Dogs and Babies: Diarrhea, Vomit and a Lousy Night’s Sleep

by | Mar 25, 2010 | Animals & Pets | 15 comments

Oh. You didn’t click away! Bravo. You are so brave.

Diarrhea, Vomit and a Lousy Night’s Sleep

First things first… neither the diarrhea nor the vomit was my own. Secondly… the word “diarrhea” is not spelled in a way that “looks right”. Of course, nothing about diarrhea looks right. *gag, gag, gag*

So. We have this dog. Kevin. He’s about 10 months old.

Here’s a picture of Kevin and me. I was working with my laptop on the couch, and he decided to snuggle. He’s like a stuffed animal with claws, fangs, noxious farts and slobber…

He loves to sit next to me and keep a paw on me. He is also a lot like a co-dependent woman.

Aaanywho.

Vomit.

Dogs and babies are kindred spirits. Neither “species” can’t speak OUR language, but they definitely have body language and special sounds. Cues, if you will…

Last night, Kevin was giving many, MANY  “cues”.

Hindsight is 20/20.

I remember when my kids were babies. With each one there were times I misread their cues and ended up with vomit for clothing or wallpaper ifyaknowwhatimean.

Today, with a 5, 7 & 10 year old… I am thankful I no longer have to clean vomit or poop from between the slats of a crib thoughsometimesfromthecarpetinthecar….

BUT.

We have a dog.

In short… my kids have grown and can speak MY native language. “Mommy! I think I need to throw up!” Even if we don’t pull over in time and only half the vomit makes it into the ditch – at least I knew something was wrong. 

But dogs? They just don’t speak.

Since we brought Kevin home at 7.5 weeks old… he has almost ALWAYS slept through the night. *saving grace* One would think all his whimpering and standing at the door to go outside last night would have clued me in.

But… let’s go back to babies for a minute. Let’s go back to exhaustion and decision-making.

Say it with me, “NOT SO MUCH.” Right?

Right.

Kevin whimpered and I scolded. He whimpered, and Paul scolded. He whimpered I profaninated. He whimpered and Paul profaninated.

Cuz profanity makes dogs shut-up.

“KEVIN! GO!” I yelled at him to get out my room.

At my command (finally) I hear him power down the stairs and then I hear “that” sound. The sound a dog makes when his whole body is working mightily to reject the chew toy he consumed earlier in the day.

*gag gag gag gag gag*

Paul cleaned it up because I would have only made the pile bigger.

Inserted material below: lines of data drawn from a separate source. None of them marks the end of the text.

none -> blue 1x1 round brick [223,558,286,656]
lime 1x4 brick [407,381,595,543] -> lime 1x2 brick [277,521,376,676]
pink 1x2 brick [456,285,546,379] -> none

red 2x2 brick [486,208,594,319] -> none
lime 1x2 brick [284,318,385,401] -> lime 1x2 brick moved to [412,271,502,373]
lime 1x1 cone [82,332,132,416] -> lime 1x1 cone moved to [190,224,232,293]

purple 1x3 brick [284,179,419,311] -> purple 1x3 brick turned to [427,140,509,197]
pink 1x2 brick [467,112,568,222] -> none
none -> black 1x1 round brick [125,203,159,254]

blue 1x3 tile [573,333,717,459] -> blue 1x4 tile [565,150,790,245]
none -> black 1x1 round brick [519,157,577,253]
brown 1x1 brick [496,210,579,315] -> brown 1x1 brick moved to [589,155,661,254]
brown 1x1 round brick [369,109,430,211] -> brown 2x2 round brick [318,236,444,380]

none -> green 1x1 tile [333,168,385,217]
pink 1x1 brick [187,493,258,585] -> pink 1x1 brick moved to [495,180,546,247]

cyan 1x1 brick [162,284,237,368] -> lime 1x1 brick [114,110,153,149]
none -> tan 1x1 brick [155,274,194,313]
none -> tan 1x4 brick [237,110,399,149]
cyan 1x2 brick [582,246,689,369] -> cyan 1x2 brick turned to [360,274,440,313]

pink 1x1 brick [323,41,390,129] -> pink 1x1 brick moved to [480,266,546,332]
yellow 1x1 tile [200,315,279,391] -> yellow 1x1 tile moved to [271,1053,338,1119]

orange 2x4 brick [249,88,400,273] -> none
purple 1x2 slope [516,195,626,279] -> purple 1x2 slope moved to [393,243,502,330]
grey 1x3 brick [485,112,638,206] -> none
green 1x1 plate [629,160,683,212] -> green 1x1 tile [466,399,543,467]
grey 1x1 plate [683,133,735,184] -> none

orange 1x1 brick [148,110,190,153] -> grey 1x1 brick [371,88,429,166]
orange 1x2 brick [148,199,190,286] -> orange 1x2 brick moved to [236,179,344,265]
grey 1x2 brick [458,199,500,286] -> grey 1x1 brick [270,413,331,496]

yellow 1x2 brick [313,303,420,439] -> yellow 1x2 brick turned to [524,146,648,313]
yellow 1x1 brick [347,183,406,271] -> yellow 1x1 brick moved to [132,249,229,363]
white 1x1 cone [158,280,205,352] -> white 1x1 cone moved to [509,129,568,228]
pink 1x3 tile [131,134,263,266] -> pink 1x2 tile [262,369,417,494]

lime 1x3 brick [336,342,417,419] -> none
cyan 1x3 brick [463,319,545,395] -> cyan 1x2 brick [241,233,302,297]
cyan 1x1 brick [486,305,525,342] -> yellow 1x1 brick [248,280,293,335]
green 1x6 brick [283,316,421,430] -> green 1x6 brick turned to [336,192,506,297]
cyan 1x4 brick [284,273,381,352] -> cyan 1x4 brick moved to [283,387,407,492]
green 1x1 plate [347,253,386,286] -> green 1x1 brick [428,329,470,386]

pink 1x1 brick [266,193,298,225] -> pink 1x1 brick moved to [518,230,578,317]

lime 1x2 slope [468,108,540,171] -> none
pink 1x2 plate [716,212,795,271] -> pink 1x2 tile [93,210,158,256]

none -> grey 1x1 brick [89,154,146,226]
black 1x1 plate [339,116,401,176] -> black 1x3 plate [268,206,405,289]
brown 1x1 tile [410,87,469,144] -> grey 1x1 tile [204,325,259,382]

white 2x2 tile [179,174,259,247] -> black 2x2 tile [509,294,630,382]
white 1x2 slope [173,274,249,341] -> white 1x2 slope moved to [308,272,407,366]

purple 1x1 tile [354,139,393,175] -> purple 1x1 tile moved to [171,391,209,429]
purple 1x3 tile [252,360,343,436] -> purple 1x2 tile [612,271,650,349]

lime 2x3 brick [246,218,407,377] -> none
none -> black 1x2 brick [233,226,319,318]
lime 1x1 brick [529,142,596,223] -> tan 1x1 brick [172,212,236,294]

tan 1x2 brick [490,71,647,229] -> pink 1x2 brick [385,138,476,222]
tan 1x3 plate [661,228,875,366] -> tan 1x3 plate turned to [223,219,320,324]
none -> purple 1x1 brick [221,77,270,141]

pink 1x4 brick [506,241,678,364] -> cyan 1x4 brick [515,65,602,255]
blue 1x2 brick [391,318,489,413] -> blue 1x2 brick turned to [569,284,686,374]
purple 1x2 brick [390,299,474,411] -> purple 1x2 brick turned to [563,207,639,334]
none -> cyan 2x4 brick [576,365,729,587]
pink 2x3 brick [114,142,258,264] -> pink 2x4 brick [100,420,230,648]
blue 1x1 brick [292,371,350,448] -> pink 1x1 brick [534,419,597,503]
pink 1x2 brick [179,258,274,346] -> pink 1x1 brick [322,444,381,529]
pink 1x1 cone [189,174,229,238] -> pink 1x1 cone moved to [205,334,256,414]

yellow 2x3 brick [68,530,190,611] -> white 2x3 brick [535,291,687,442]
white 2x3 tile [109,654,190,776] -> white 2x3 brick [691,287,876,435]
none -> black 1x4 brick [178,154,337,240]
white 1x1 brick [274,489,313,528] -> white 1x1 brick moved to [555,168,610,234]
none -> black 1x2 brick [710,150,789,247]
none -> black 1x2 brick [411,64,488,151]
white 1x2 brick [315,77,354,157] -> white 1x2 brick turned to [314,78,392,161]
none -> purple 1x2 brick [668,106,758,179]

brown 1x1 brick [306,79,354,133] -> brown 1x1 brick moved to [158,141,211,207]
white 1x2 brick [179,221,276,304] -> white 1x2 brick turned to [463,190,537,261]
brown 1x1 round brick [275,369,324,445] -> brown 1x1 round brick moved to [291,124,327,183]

And then it ALL happened again – the yelling, the cursing… the vomit.

*gag gag gag gag gag*

Outside. But on my porch.

I haven’t has such a horrible night’s sleep since I had a newborn.

And when I awoke this morning there was more vomit BUT ALSO diarrhea. Like a pepper mill to a salad… Like a sprinkler to crops… Like a machine gun to an enemy… So was Kevin.